Anisotropic fluid in a time dependent conformally flat spacetime

TL;DR

This paper constructs a time-dependent conformally flat spacetime using special conformal transformations, revealing an anisotropic fluid with negative energy density as a source, and relates it to near-horizon Schwarzschild geometry.

Contribution

It introduces an exact solution of Einstein's equations with a novel anisotropic fluid source derived from conformal transformations.

Findings

Generated a new time-dependent conformally flat spacetime

Identified an anisotropic fluid with negative energy density as source

Connected static approximation to near-horizon Schwarzschild geometry

Abstract

The special conformal transformation (composed by inversion - translation - inversion) is used to generate a time dependent conformally flat spacetime.

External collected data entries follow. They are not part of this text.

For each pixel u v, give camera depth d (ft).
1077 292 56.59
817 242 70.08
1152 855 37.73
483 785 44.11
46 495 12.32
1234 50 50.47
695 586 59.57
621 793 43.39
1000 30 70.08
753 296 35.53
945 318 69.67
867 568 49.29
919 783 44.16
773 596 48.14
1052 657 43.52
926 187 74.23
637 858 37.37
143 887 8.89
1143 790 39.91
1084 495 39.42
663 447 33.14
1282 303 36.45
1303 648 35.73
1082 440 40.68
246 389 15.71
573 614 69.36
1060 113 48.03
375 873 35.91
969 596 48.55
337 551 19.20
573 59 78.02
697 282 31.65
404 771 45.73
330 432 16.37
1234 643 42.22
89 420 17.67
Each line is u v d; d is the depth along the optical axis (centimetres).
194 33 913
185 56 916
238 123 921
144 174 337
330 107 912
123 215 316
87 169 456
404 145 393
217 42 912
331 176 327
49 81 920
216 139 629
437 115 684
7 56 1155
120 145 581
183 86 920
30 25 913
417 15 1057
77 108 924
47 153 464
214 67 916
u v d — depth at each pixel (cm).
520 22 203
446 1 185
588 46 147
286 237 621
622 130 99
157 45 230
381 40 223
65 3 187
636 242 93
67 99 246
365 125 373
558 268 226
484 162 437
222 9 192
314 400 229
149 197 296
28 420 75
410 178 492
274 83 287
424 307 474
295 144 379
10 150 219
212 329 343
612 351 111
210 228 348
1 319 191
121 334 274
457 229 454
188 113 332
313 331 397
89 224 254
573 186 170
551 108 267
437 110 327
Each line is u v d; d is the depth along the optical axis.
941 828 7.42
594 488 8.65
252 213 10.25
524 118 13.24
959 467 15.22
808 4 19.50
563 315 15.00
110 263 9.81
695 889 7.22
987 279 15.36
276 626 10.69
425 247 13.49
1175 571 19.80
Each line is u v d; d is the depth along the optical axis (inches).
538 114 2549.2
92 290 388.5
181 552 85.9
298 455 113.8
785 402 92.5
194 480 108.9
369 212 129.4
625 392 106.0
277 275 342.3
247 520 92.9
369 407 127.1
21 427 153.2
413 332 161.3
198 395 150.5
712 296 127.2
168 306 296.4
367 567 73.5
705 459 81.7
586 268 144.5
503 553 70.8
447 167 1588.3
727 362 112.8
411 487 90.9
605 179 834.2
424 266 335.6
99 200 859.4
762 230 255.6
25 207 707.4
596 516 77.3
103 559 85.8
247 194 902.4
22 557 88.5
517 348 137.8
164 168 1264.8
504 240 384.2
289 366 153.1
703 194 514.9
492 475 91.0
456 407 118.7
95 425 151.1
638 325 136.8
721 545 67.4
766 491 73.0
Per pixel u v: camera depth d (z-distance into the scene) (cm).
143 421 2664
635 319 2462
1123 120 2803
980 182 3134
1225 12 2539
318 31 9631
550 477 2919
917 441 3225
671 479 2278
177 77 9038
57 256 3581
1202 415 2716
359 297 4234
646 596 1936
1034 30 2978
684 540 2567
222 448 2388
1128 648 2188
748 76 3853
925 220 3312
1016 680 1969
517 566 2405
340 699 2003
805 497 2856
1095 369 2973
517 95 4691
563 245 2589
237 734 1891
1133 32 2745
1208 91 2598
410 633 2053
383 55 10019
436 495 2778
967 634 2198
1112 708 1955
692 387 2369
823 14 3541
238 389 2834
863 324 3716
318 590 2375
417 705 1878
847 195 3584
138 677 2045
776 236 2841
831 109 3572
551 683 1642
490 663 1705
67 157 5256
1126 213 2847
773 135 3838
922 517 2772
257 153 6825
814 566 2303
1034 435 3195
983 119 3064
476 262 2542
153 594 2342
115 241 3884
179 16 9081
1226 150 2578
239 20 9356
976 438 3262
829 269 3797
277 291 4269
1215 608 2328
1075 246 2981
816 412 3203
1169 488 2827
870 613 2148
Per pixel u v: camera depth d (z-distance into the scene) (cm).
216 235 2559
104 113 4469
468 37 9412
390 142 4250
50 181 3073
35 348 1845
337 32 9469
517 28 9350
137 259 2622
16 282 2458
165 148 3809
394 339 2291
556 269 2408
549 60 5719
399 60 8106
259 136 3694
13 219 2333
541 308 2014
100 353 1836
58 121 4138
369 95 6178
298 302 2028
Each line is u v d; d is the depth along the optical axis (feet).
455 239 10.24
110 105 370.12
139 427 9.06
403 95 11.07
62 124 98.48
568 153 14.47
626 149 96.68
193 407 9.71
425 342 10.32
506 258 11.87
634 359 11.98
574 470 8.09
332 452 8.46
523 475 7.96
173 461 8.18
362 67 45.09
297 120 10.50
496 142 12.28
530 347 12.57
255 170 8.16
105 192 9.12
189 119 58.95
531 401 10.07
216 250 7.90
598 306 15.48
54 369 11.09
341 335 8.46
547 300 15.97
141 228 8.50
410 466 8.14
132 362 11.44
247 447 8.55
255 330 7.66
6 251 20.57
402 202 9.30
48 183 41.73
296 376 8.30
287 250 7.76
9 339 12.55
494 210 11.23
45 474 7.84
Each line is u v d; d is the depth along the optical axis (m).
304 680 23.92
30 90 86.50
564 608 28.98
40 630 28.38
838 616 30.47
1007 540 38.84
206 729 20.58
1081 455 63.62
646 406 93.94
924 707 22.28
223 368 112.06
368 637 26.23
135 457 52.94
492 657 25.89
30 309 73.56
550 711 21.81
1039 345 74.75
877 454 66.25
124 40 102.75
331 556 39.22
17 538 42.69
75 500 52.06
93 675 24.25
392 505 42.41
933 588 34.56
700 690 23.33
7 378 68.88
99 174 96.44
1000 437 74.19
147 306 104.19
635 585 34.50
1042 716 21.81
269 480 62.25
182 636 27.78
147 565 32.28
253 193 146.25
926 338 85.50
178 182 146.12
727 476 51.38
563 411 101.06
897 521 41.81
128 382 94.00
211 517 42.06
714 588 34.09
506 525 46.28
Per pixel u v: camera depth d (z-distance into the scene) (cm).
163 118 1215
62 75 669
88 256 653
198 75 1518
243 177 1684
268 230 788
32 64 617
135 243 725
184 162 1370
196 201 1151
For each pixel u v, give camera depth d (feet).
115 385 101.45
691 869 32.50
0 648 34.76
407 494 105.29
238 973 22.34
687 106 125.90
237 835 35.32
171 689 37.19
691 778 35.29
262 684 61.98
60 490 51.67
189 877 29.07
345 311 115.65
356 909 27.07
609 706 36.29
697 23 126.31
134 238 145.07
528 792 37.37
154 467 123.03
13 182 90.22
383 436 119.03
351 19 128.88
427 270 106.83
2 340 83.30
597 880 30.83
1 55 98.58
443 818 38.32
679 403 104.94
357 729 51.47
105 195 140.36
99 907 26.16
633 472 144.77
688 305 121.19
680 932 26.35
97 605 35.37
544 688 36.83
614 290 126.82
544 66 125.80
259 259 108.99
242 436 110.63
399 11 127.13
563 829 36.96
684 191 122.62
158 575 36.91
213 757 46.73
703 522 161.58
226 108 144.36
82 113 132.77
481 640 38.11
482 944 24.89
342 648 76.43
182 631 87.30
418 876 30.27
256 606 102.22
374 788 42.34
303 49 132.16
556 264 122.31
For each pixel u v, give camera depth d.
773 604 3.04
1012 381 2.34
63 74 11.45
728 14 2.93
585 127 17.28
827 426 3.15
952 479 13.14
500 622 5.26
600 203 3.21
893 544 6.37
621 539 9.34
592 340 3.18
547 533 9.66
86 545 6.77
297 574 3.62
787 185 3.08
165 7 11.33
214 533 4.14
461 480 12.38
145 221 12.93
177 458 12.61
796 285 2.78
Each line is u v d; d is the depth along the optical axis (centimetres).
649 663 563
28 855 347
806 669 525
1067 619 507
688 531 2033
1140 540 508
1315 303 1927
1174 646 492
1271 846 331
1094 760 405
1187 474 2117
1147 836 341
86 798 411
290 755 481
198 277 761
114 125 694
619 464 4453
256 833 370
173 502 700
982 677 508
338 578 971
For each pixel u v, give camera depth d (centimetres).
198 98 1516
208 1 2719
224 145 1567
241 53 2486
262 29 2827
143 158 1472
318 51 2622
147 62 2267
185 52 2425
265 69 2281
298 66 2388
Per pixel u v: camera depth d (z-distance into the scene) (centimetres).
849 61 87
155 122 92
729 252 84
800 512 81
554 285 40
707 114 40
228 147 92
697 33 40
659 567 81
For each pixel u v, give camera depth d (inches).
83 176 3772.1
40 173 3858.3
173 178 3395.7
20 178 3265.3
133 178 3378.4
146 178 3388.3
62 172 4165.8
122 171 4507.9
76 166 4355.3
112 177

In order to be an exact solution of Einstein's equations, we need as a source a stress tensor corresponding to an anisotropic fluid with negative regular energy density and positive pressures. For the static approximation, the generators of the infinitesimal transformation resemble those recently obtained by Majhi and Padmanabhan for the coordinate transformation leading to the "near horizon" Schwarzschild metric in Kruskal coordinates. The static approximation corresponds to an energy momentum tensor of $\Lambda$ - form, the "cosmological constant" $\Lambda$ being proportional to the acceleration squared.